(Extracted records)
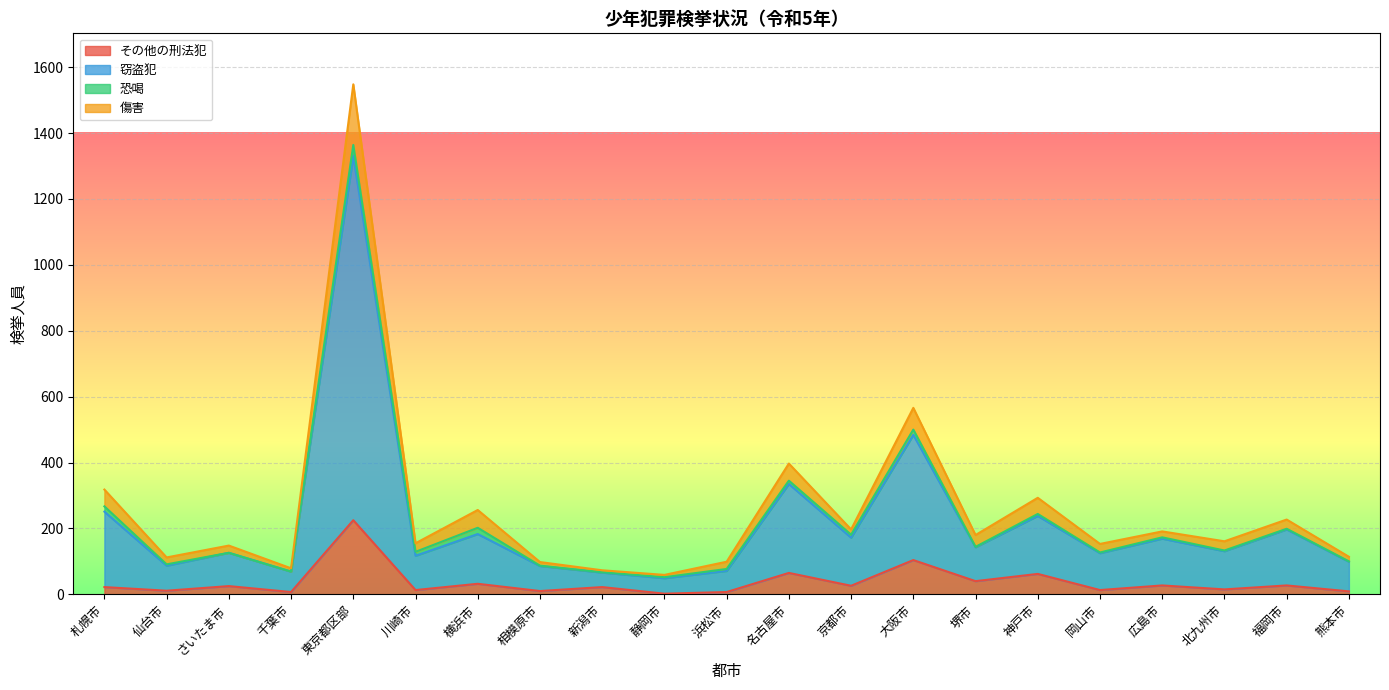

How many interior local peaks does the 傷害 series have?

8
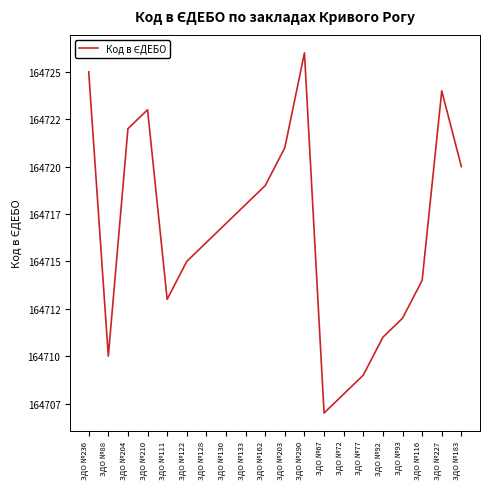

What is the sum of the values at ЗДО №122 and ЗДО №204?

329437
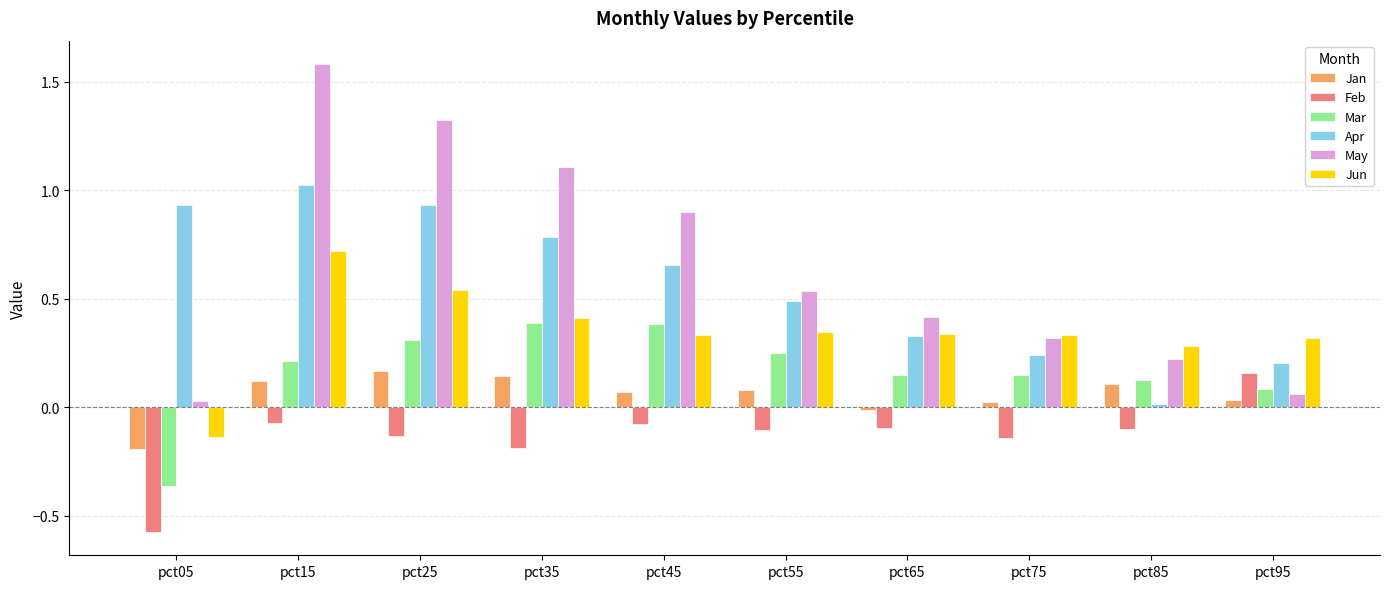

What is the spread (max minus min) of values at pct15?

1.7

PROBLEM REQUIREMENTS | From the data above, copy each line that contains the word "values". The match is case-sensitive.

REPLY |
What is the sum of the values at ЗДО №122 and ЗДО №204?
What is the spread (max minus min) of values at pct15?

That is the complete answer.